Curtis’s nightmares are frightening. He dreams of a yellow brownish rain and of a tempest destroying everything, especially his family—his wife and daughter, and their house, one of those depressing comfortable houses scattered in the sad, flat landscape of the American Midwest. Is the nightmare to become his life or is his life already a nightmare? His life seems happy. He loves his wife Samantha and he loves his daughter Hannah, who is deaf. Thankfully, the company he works for gives Curtis good insurance that will cover the surgery to fix Hannah’s hearing. Samantha is a stay-at-home mom who supplements the family income. Money is tight, but thanks to his job, Curtis manages to pay the mortgage on the house.

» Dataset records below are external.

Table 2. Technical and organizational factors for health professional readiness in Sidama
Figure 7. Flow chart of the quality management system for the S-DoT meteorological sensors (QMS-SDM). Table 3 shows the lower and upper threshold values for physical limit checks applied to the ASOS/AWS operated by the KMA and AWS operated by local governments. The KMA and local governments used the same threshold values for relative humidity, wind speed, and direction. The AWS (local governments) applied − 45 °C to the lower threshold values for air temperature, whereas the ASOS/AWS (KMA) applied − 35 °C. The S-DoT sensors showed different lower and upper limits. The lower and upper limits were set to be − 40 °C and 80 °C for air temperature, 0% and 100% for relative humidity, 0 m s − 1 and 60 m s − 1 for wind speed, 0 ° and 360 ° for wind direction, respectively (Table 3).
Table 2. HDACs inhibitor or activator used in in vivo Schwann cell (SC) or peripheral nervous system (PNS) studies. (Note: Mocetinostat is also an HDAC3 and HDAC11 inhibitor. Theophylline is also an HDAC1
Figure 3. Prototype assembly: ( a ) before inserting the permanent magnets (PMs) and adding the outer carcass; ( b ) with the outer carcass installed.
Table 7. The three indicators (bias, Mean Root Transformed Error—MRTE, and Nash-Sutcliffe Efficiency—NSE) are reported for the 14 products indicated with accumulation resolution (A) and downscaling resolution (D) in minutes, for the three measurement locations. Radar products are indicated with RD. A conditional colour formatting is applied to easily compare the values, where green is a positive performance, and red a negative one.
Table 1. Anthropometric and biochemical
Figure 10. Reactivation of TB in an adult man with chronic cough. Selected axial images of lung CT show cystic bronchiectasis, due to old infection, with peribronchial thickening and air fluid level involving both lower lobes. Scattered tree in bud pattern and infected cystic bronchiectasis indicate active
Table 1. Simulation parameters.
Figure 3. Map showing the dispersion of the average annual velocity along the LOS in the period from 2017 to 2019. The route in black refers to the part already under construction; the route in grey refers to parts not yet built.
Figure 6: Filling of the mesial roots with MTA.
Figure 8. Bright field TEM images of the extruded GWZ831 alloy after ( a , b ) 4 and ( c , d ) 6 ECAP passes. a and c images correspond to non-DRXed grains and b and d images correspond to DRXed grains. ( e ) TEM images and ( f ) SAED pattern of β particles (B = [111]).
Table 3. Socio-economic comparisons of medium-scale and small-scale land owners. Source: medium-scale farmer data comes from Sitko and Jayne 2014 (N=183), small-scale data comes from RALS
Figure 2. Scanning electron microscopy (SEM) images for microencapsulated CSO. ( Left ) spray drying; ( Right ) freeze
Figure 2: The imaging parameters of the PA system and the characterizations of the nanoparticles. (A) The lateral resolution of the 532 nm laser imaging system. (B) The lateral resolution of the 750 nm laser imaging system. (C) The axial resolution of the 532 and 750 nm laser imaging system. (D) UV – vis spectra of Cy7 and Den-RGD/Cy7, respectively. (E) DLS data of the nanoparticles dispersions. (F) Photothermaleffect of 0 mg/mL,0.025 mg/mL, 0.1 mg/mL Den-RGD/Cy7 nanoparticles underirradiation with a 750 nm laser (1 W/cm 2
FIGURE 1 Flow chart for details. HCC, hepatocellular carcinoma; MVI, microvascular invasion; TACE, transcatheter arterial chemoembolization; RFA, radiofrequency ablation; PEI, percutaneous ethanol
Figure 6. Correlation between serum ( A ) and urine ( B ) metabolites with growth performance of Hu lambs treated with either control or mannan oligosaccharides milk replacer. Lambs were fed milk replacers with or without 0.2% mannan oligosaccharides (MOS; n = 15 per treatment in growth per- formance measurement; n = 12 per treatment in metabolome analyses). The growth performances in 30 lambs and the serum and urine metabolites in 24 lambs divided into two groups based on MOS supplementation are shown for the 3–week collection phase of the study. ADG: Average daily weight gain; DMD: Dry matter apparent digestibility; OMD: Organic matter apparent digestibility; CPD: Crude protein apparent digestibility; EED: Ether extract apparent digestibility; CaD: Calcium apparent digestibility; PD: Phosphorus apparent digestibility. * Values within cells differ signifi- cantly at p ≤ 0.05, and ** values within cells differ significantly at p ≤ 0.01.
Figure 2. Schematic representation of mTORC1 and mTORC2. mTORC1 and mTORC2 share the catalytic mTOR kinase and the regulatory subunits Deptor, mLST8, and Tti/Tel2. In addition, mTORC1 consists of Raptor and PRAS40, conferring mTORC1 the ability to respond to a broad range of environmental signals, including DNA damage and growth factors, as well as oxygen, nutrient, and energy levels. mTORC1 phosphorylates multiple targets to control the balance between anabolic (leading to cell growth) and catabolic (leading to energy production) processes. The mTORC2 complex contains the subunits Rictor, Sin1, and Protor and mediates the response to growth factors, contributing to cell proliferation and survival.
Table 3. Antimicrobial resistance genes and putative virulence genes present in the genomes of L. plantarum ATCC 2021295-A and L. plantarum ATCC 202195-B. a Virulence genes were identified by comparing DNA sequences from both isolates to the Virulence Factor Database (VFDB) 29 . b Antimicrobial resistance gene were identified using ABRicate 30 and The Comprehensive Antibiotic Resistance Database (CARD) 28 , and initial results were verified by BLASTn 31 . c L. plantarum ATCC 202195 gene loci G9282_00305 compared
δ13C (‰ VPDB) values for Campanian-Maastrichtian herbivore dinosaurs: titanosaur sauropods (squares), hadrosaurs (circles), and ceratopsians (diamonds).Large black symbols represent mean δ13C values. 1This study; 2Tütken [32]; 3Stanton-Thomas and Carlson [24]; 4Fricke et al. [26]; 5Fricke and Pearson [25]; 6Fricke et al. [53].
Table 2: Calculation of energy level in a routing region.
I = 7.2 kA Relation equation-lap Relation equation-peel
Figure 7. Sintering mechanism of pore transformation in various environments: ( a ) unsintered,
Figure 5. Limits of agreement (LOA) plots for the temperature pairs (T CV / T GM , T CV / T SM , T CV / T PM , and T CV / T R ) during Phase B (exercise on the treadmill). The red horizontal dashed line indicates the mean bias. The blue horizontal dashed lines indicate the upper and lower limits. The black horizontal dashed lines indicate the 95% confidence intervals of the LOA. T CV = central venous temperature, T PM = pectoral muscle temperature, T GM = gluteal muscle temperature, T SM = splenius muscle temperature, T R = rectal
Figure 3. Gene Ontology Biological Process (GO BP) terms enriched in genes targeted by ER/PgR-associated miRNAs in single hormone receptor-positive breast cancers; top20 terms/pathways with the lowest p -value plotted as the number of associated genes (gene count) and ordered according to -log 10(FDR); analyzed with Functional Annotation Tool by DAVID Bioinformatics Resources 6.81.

But during the night, Curtis’s sleep is troubled by premonitions of a catastrophe. He decides to build a storm shelter in his backyard. To build the shelter he needs money. His salary is not enough for the task, so he goes to the bank and asks for a loan. “Beware, my boy,” says the good bank director. “These are difficult times, you have a family, running into debt is dangerous.” But Curtis insists. He needs money to build a shelter and protect his family from the imaginary tempest.
Significantly, director Jeff Nichols sets his movie at the end of 2008, after the Lehman Brothers breakdown. In the contemporary imagination, finance is more and more linked to catastrophic events.
Samantha is worried. Her husband’s behavior is strange. She is alarmed by the loan, and she understands that Curtis has mental problems. She knows that his mother suffers from paranoid schizophrenia.